## Exercise directions
Count the lines below in which "door" appears, then give that number by itself.

## Extracted information
= Beginning of Section =
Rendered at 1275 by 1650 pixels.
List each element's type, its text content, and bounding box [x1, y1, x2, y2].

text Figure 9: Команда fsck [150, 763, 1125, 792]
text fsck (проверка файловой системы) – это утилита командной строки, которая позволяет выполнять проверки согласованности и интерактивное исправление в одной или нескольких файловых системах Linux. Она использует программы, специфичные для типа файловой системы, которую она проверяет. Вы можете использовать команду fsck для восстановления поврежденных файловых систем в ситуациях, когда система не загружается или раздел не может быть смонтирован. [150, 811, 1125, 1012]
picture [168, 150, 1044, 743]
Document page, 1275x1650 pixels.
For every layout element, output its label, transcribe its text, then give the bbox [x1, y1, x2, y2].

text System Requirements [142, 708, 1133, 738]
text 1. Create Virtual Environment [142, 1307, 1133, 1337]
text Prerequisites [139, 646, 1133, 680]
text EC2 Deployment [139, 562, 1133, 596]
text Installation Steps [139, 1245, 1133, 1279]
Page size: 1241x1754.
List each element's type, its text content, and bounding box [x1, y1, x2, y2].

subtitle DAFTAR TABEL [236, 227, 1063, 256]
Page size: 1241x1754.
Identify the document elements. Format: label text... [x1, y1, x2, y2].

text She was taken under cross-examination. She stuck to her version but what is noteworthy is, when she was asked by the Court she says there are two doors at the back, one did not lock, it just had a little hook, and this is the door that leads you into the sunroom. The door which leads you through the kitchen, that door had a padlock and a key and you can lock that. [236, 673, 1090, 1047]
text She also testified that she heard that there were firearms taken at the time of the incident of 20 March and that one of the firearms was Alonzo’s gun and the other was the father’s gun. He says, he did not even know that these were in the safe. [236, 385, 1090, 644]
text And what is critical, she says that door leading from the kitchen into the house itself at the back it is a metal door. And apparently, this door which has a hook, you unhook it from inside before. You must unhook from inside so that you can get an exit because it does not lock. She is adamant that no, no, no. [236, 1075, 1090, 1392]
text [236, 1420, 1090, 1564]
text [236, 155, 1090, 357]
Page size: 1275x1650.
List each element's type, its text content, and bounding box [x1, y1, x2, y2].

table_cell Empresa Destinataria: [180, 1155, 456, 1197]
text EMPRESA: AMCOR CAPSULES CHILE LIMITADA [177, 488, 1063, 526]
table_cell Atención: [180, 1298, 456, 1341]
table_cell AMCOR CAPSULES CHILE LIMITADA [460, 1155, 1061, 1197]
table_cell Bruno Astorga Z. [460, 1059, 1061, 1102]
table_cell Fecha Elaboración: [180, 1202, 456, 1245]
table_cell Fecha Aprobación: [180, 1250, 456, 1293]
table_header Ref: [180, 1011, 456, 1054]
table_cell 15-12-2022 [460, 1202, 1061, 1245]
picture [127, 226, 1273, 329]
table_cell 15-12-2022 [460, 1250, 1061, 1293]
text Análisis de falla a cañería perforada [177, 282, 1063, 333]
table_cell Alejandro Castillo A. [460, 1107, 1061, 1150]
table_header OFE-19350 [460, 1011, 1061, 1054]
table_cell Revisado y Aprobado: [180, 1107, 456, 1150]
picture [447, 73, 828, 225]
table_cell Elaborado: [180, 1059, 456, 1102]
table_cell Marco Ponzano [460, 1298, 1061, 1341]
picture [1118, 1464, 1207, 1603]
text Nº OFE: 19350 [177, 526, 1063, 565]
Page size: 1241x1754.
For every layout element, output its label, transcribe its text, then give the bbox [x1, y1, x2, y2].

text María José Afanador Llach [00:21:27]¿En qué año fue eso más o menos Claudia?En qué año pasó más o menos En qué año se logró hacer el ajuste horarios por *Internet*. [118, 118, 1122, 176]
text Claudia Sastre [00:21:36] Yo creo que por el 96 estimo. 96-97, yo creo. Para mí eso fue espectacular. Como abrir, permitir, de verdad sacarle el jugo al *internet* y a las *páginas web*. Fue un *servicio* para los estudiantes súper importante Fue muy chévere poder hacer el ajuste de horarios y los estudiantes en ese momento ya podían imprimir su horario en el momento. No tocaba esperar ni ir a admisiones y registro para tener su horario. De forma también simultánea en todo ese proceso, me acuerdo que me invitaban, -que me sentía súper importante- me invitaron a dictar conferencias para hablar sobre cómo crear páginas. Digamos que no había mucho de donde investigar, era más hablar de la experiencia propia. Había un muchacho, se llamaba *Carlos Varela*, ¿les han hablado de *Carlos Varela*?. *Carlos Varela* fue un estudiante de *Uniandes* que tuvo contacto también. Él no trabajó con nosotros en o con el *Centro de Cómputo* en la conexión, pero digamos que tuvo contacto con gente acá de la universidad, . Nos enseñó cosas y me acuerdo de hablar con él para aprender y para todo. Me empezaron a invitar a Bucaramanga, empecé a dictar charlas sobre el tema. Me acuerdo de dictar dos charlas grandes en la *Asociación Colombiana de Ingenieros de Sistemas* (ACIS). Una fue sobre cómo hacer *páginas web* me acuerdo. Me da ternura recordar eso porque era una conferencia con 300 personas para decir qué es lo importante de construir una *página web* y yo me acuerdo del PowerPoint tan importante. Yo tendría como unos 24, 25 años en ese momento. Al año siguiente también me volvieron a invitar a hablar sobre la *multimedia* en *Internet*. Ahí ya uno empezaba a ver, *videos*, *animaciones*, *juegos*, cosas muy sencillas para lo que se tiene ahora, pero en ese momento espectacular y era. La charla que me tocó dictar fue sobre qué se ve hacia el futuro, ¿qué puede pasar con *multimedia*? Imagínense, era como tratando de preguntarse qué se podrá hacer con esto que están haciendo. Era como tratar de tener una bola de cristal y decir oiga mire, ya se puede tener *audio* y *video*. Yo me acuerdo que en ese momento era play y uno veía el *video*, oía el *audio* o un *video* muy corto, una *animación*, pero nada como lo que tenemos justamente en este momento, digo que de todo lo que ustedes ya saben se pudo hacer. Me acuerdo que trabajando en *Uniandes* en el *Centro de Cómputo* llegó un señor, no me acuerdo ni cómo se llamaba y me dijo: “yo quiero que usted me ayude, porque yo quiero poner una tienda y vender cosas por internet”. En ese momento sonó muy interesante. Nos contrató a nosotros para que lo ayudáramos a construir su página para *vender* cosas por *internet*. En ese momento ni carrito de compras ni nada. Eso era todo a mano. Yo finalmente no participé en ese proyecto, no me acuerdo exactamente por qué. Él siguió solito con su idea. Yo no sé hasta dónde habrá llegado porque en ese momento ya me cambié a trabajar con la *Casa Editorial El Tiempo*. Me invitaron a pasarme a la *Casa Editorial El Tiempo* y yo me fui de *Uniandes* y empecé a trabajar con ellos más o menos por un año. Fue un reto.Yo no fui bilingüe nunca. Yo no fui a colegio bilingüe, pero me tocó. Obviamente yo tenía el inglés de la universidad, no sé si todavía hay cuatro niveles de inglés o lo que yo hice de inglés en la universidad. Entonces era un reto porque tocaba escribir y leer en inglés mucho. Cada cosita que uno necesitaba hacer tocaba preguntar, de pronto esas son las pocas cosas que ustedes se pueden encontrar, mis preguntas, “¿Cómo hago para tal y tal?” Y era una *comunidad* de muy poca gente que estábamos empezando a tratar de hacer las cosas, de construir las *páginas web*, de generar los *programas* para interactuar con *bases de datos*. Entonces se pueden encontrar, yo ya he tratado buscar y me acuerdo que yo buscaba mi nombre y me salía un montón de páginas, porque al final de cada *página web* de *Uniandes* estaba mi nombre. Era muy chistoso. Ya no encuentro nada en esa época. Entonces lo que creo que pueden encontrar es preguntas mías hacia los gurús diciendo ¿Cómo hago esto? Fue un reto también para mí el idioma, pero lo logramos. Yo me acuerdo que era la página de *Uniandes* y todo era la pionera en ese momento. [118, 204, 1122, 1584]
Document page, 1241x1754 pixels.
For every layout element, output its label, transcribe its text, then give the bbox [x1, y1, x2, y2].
= End of Section =
## Your response
2